Dalam salah satu media cetak lokal di NTT, terkait dengan SM-3T, Kepala Dinas PPO, Klemens Meba, mengakui bahwa kebijakan tersebut bedasarkan launchingnya rakornas, sehingga guru kontrak pusat yang ditempatkan di NTT merupakan permintaan daerah. Tim 10 kembali meminta kebijakan tersebut perlu dikaji kembali. Tim 10 dan Organisasi Ekstra dan Intra kampus dalam diskusi tersebut menyesali kebijakan Pemda yang dinilai kurang kooperatif dan selektif terhadap jumlah tenaga guru yang ada di NTT sebelum melaporkannya ke Rakornas. “Pemda tidak melakukan pengkajian yang spesifik. Guru di NTT tidak sedikit, tetapi sangat banyak. Dapat dipertegas bahwa NTT tidak kekurangan tenaga guru. Data kekurangan guru yang ada hanyalah guru yang nota bene PNS, tidak termasuk guru honor dan guru kontrak” ungkap Prof. Simon.
Selain itu, Tim 10 dan organisasi yang ikut dalam diskusi terbatas tersebut menyesali lembaga-lembaga yang turut mencetak tenaga kependidikan di NTT yang hanya berdiam dan merasa tidak terganggu dengan adanya guru kontrak pusat di NTT. Dari segi pengalaman kerja, kritik tajam diberikan juga oleh Yohanis Otamai terkait guru kontrak pusat yang baru diwisuda langsung dikontrak ke NTT. “Anehnya, Pemda tidak pernah mengadakan sosialisasi terlebih dahulu, bisa-bisa muncul kecemburuan sosial yang memicu konflik personal” kesal Jhon, sapaan akrab Jhon Tafaib, S.Pd, M.Hum.
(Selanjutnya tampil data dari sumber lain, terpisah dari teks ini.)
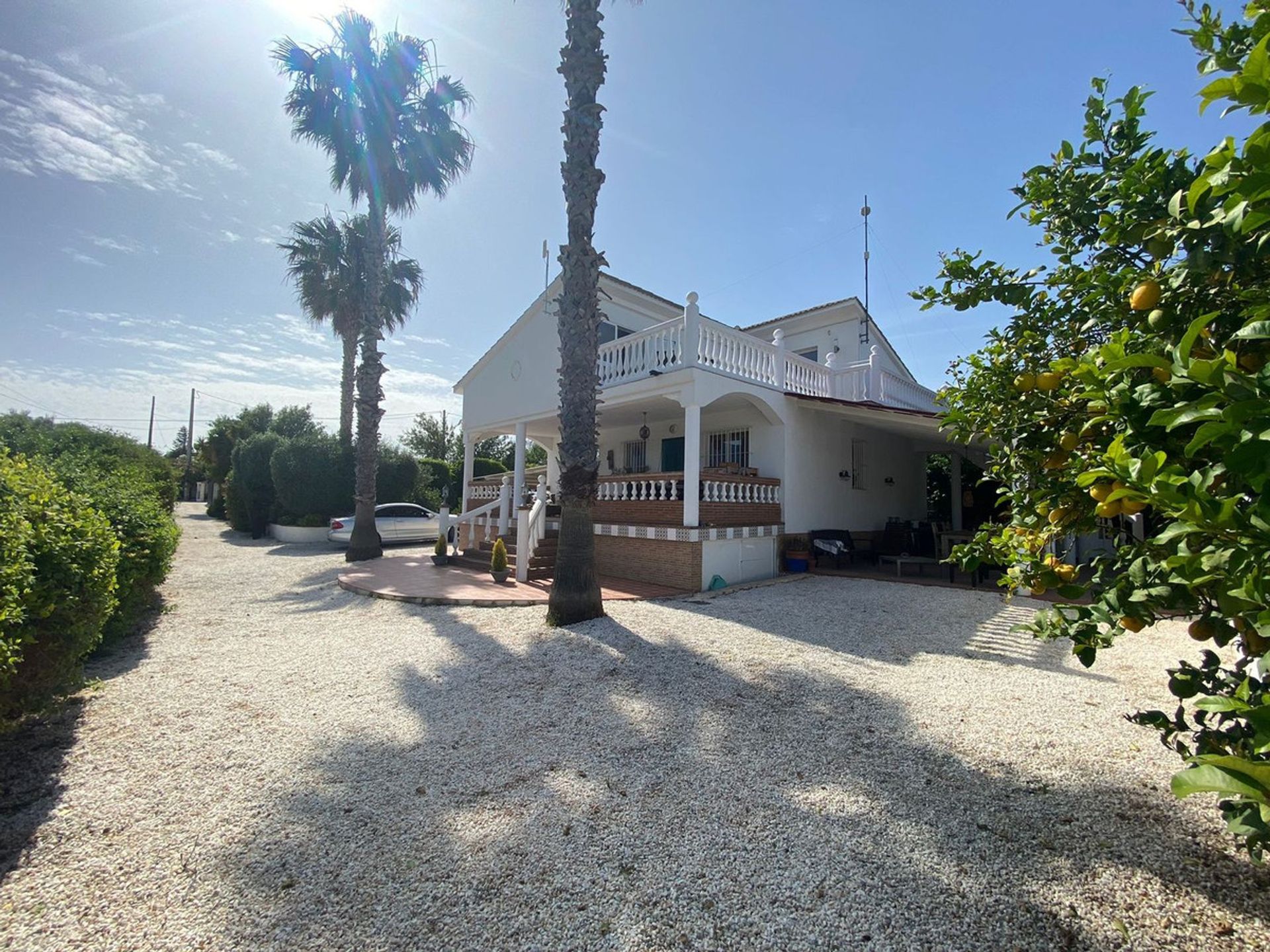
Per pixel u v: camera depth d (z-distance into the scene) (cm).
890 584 1128
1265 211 128
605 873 277
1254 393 116
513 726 453
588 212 789
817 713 465
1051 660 607
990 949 227
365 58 1484
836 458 1471
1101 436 211
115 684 557
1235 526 121
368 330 1602
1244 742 200
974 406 299
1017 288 287
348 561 1563
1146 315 222
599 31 790
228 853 297
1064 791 341
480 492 1952
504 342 1755
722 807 332
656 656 623
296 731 449
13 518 377
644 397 1180
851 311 1838
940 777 360
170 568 925
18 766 392
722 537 1105
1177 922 237
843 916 246
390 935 241
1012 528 249
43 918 252
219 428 3844
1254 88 119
Tim 10 mengecam akan melakukan edaran surat terbuka bila kebijakan ini tetap dielu-elukan. “Kami akan membuat surat terbuka yang akan diedarkan ke seluruh instansi jika pihak pemerintah tidak menghiraukan aspirasi ini” ujar Prof. Simon.
Tim 10 meminta DPRD dan Pemda buka ruang untuk diskusi, jika tidak maka dinilai Pemda menutup mata untuk kebijakan ini. “DPRD dan Pemda diharapkan dapat membuka ruang untuk diskusi, kalau dia berdiam berarti dinilai masa bodoh” tegas Prof. Simon.
Suhu yang memanas dengan pandangan intelektual dalam diskusi itu kembali menjadi normal dengan penuh canda, apalagi dengan candaan dari ketua BEM FKIP Undana, Sefnat Ali, tentang Gong Belajar. Ia menilai gong belajar sudah menjadi gong kematian. Suasana diwarnai dengan hidangan kue pisang goreng dan kopi hitam mewarnai diskusi itu.